Header Articles

The Sorry Tale of a Family Trust

June 2017

"This is a sorry tale of what can occur when a family adopts an inappropriate form of trust deed without adequate advice or sufficient understanding of the legal effect of its terms.”

- Dobson J begins his judgment in McLaren v McLaren [2017] NZHC 181

The parents (D and L) wished to create a family trust and transfer their fishing partnership (owned with their son B) to the Trust.

On the advice from D and L’s accountant and with a trust deed precedent from the accountant, D and L:

  • Had their accountant’s clerk as the settlor of the Trust;
  • Had B as appointor of the Trust with the power to appoint new trustees and to nominate a successor as appointor AND the power to declare that any person could be excluded as a beneficiary;
  • Had themselves together with B and their accountant as trustees; and
  • Had themselves together with B and any spouse or children of B as beneficiaries.
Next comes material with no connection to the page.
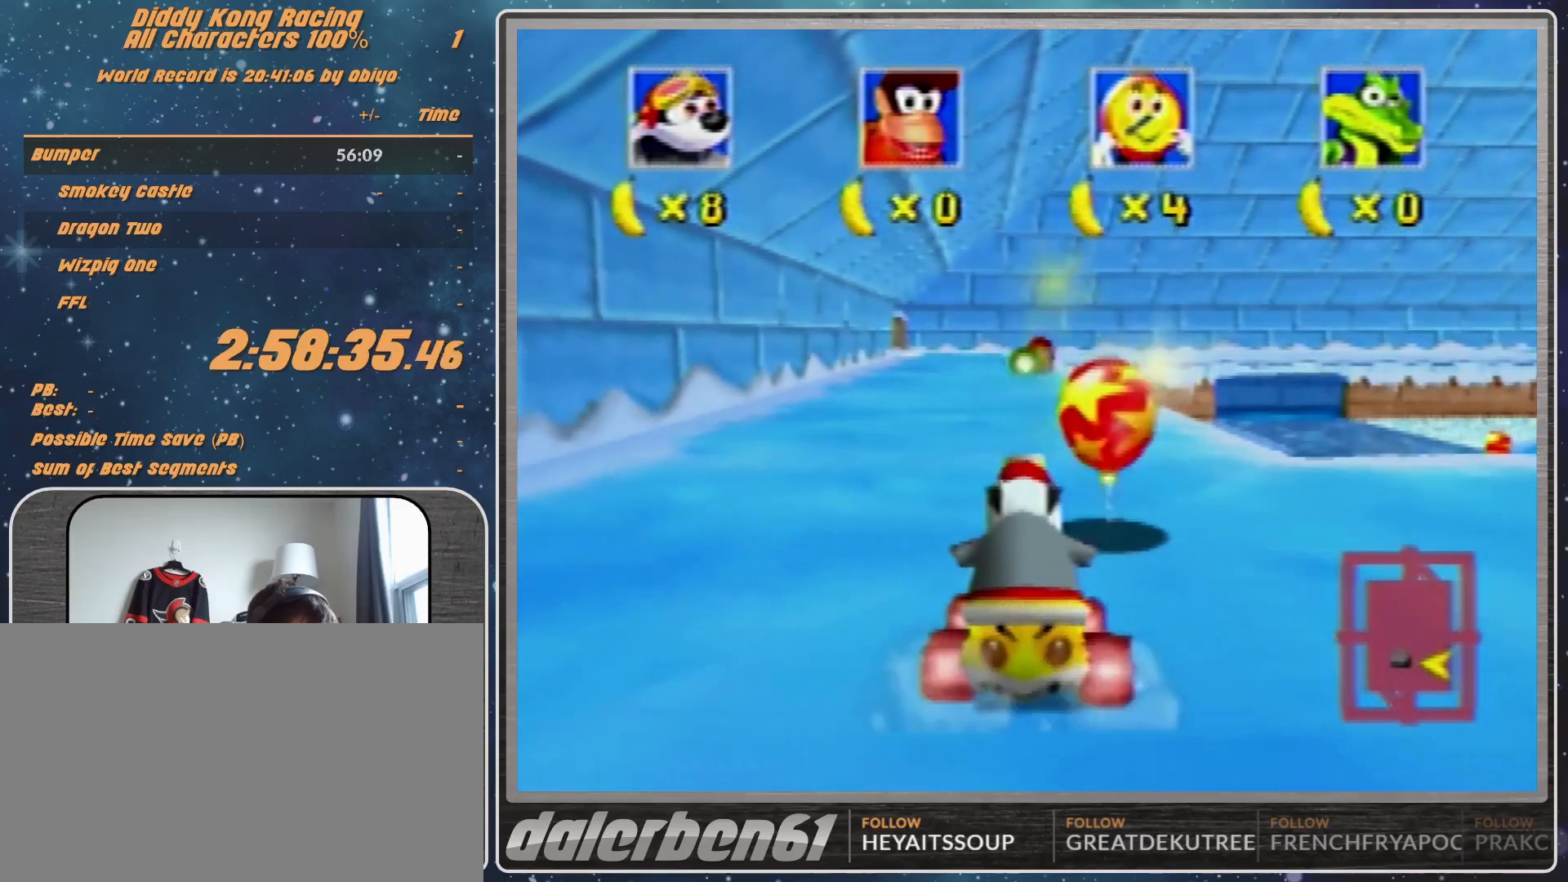
{"buttons": [], "left_stick": "center", "events": [[367, "A", "up"]]}
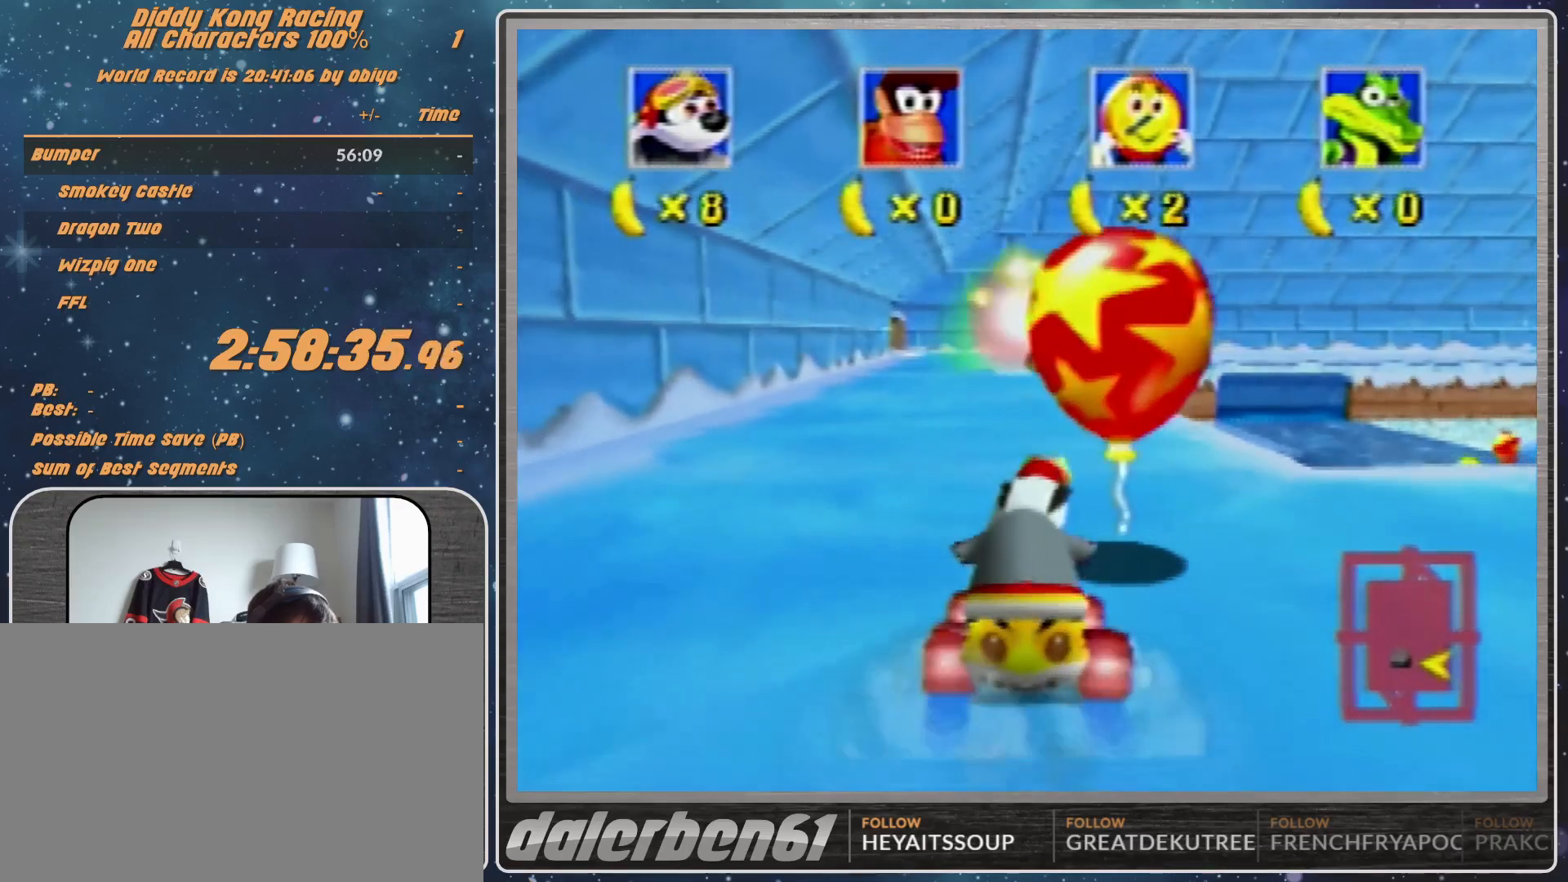
{"buttons": [], "left_stick": "center", "events": [[33, "Z", "down"], [267, "Z", "up"]]}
  • D and L gifted their interest in the fishing partnership to the trust but B did not gift his interest in the same partnership;
  • As a result of a family dispute, B used his powers to appoint two new trustees to the trust;
  • As a result of that family dispute, B also used his powers to remove D and L as beneficiaries of the Trust;
  • D and L considered that they were poorly advised when executing the trust deed;
  • With D and L having been removed as beneficiaries of their Trust to which they had gifted their major asset, D and L brought High Court proceedings to remove the new trustees and have themselves reinstated as beneficiaries.

High Court decision

The High Court considered the intentions of D and L in setting up the Trust and the wording of the trust deed. The Court considered that B’s power to appoint new trustees was sensibly used given the deteriorating family relationships and such decision was open to B as appointor of trustees.

However, B’s excluding of his parents as beneficiaries “was in breach of the basic fiduciary obligations he owed them” and accordingly the Court ordered that D and L be reinstated as beneficiaries.


If the Trust had been created in the conventional manner, then:

  • D and L would have been the settlors (rather than the accountant’s clerk);
  • D and L would have been the appointors with the powers of appointment and removal of trustees and beneficiaries (rather than their son B); and
  • B, even though a trustee, would neither have had the power to appoint further trustees to his parent’s Trust nor to remove his parents as beneficiaries of their own Trust

– and hence avoid these Court proceedings.

Getting the structure and decision-making roles right is an essential first step for an effective family trust.